The new proposal aims to reduce tenants’ costs by setting annual rent increases at 70% of the Consumer Price Index (CPI), as well as limiting deposits to one month’s rent and banning fees of the folder.

The measure also provides 90 days notice for lease termination or rent increases, discourages evictions without cause by allowing rent increases for voluntary rollover, and sets a $25,000 fee for condominium conversions. Second attempt to regulate short-term rentals

The only ballot defeat People First Portland experienced in 2020 was a proposal to restrict short-term rentals like Airbnb and VRBO to owner-occupied residences.

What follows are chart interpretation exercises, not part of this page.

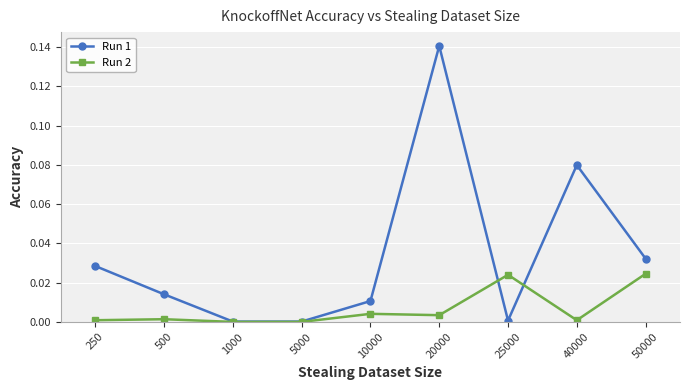

Which series has the largest range (max minus min)?

Run 1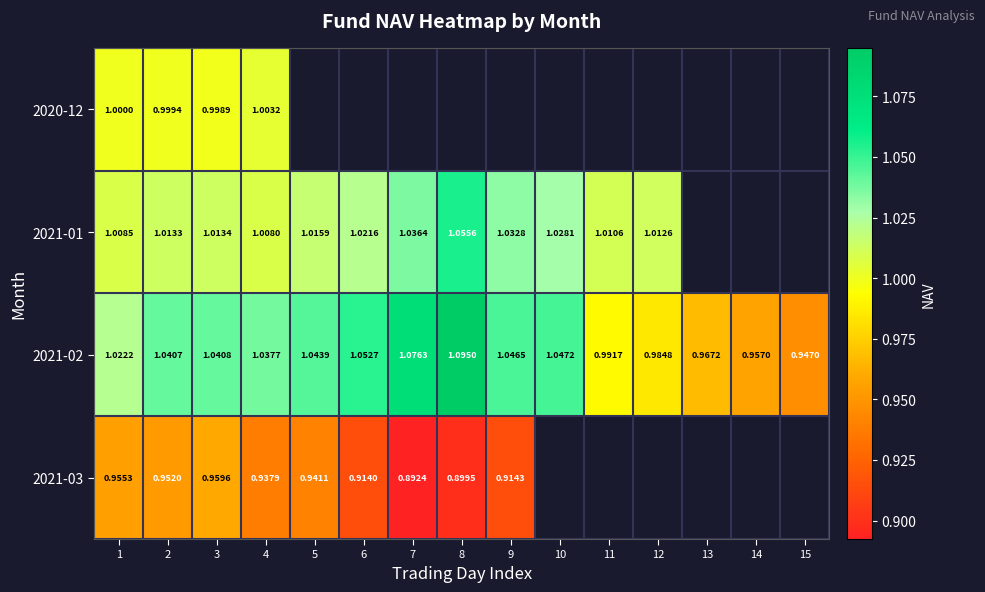

List the series in order of their peak value, highest first.

2021-02, 2021-01, 2020-12, 2021-03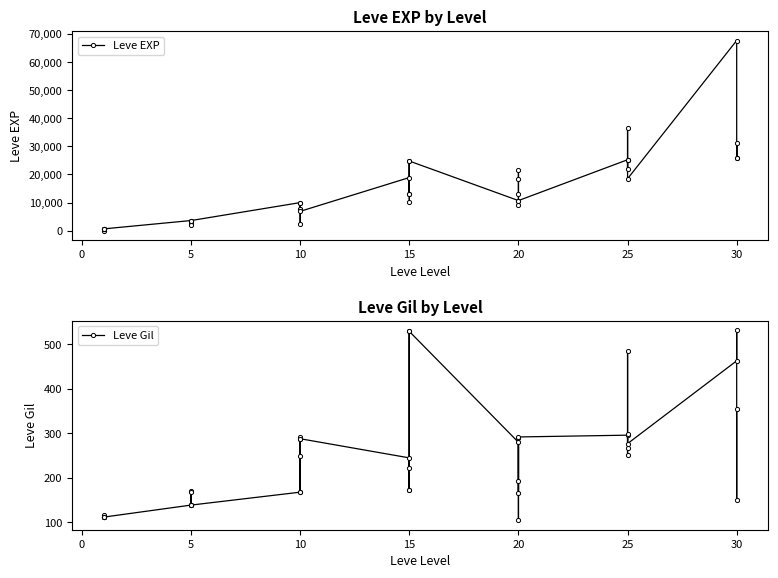

What is the average value of the Leve EXP series?

13930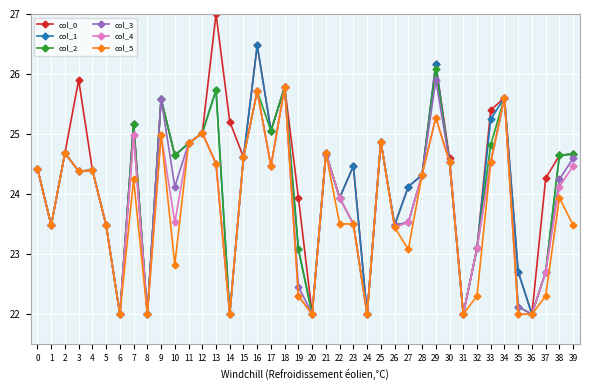

What is the minimum value shown in the chart?

22.0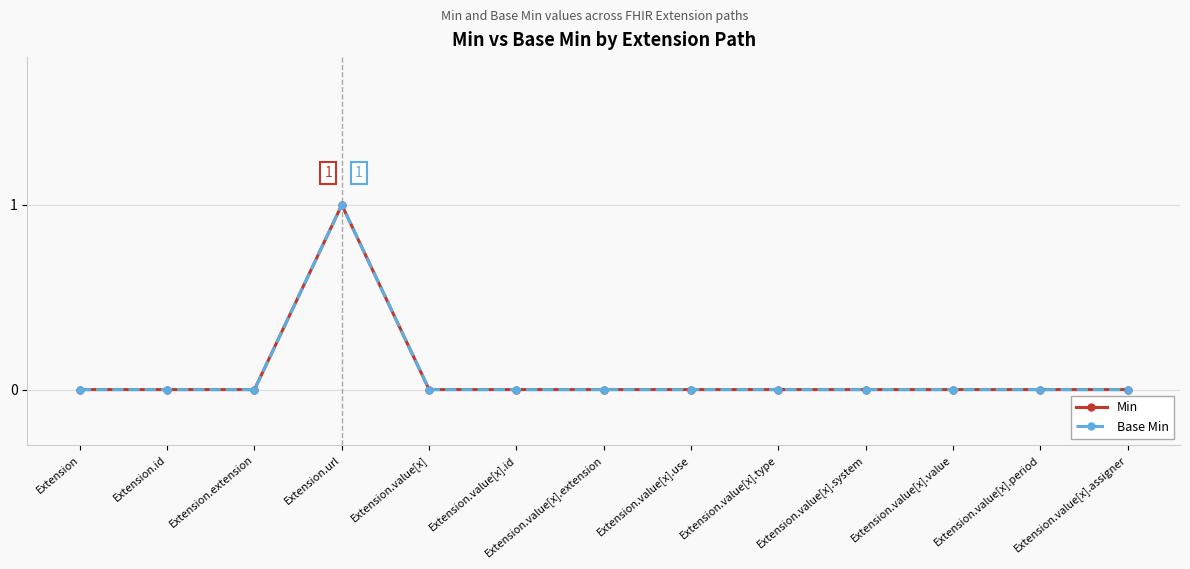

Does the chart have visible grid lines?

Yes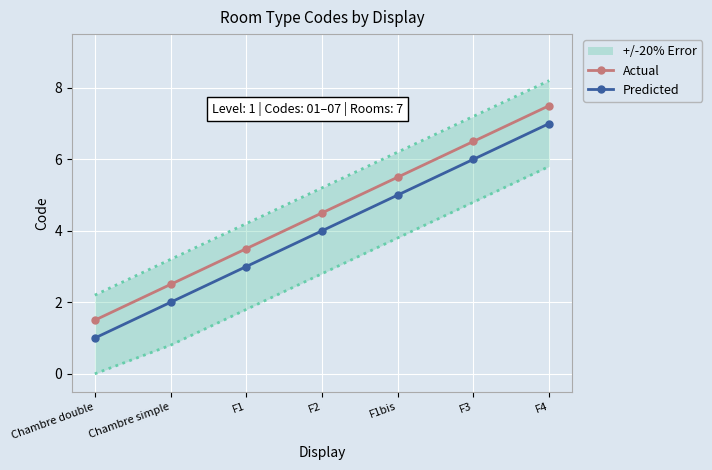

At how many categories does at least one series exceed 1?

7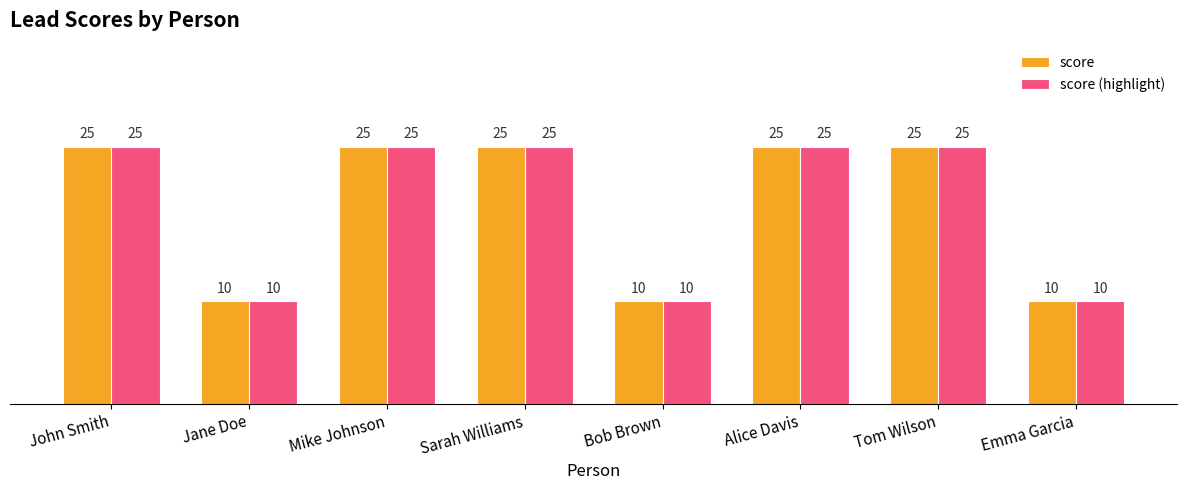

What is the difference between the second highest and second lowest values in the score series?

15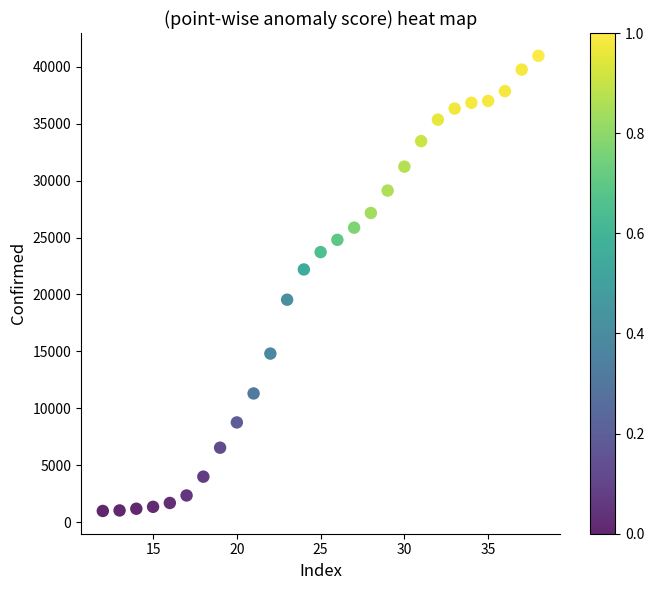

What is the range of Y values (max minus min)?

39983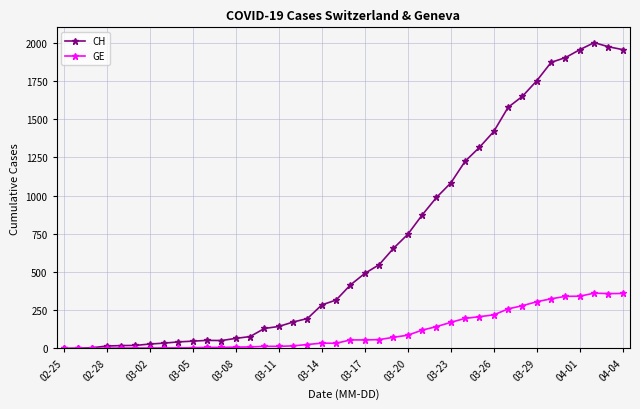

Rank the series by their maximum value, from lowest to highest.

GE, CH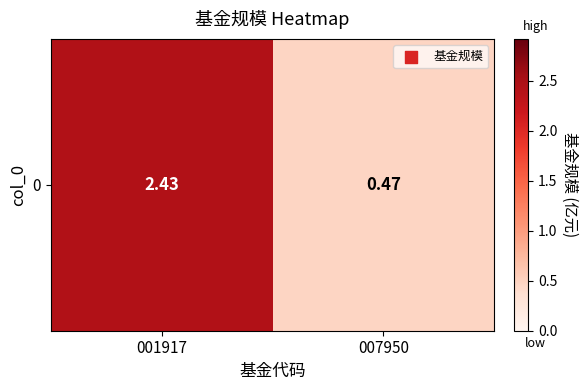

Reading right to left, list all the values displayed in this chart.

007950=0.5	001917=2.4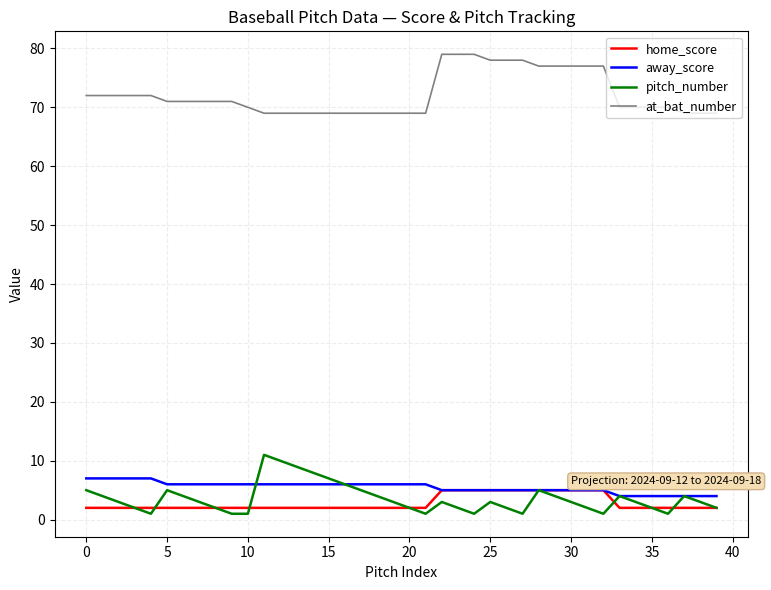

What is the minimum value for away_score?

4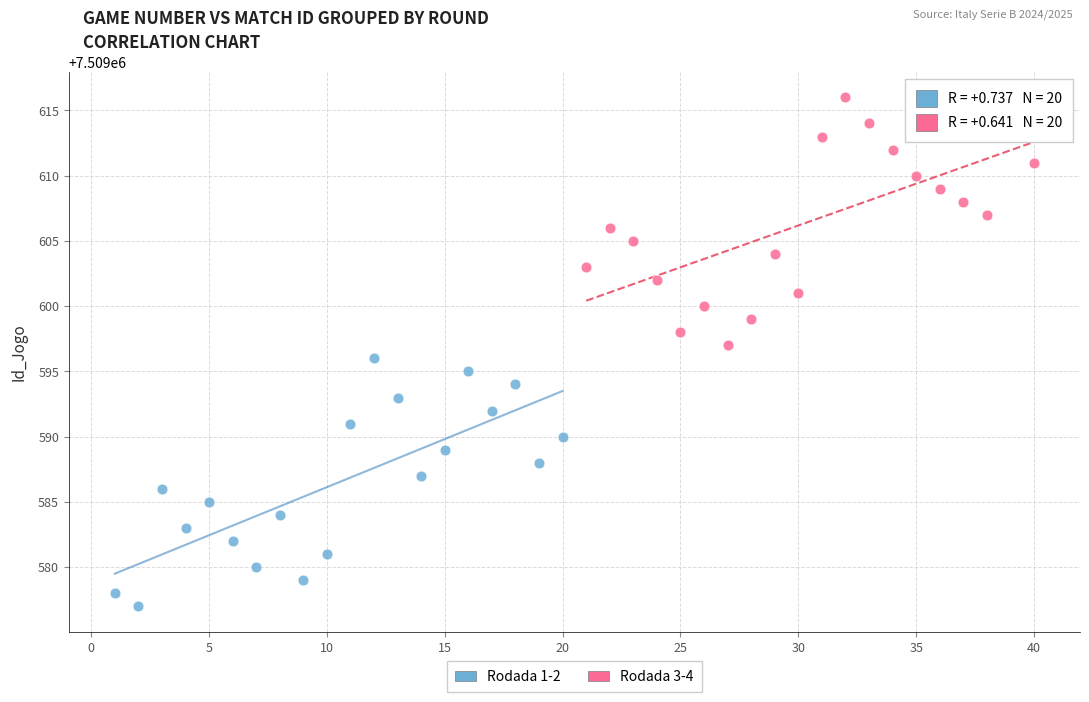

Which series reaches the minimum Y coordinate?

Rodada 1-2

Portland voters opposed the measure at 52.1% after Airbnb paid money in the local election in opposition to the initiative.

Organizers hope voters’ understanding of the pitfalls of unregulated short-term rentals, such as shrinking a community’s housing stock and raising rents, has also changed in mid-Maine. worsening housing crisis.

“Every neighborhood in Portland is used to seeing people with suitcases walking in and out of Airbnbs that should be places for renters to live,” Pelletier said. “I think the perception around Airbnbs has changed since 2020. I think it’s a bit clearer what kind of racket they are. It’s not necessarily cheaper than just taking a hotel.

Taking stock of what they have learned in 2020, the organizers have adjusted the short-term rental proposal. The current proposal would allow short-term rentals in owner-occupied two-unit buildings, such as a landlord who owns a two-bedroom apartment and rents out one of the floors.

To keep neighbors informed, the measure would also require the City Clerk to notify all residents within 500 feet of a registered short-term rental unit.

Tackling the cruise ship industry

The Livable Portland campaign is also taking on the cruise ship industry, which dominates the city’s waterfront during tourist season.

They are proposing to limit the number of passengers who can disembark into the city from cruise ships to a maximum of 1,000 people per day. Cruise ships made 409 calls and brought 450,000 passengers in Maine in 2019, before the pandemic. The initiative, if successful, would come into effect in 2025.

The measure attempts to confront the environmental impacts of cruise ships and what organizers say is an exaggerated economic benefit to Portland businesses.

“You can’t enter the Old Port right now,” Pelletier said. “These people don’t go out to eat. They don’t really go beyond Fore Street. This essentially closes the city off to everyone except people getting off that cruise ship.

The proposal is inspired by campaigns led by progressives in other cities dominated by tourism, such as Bar Harbor, Key West and Barcelona. The idea is to reclaim some degree of local control over Portland, Pelletier explained.

“We are absolutely looking for those kinds of moves in terms of our campaign and how we convey those things,” he said. “It’s basically people living in a tourist economy rethinking how to make the place they live in livable.”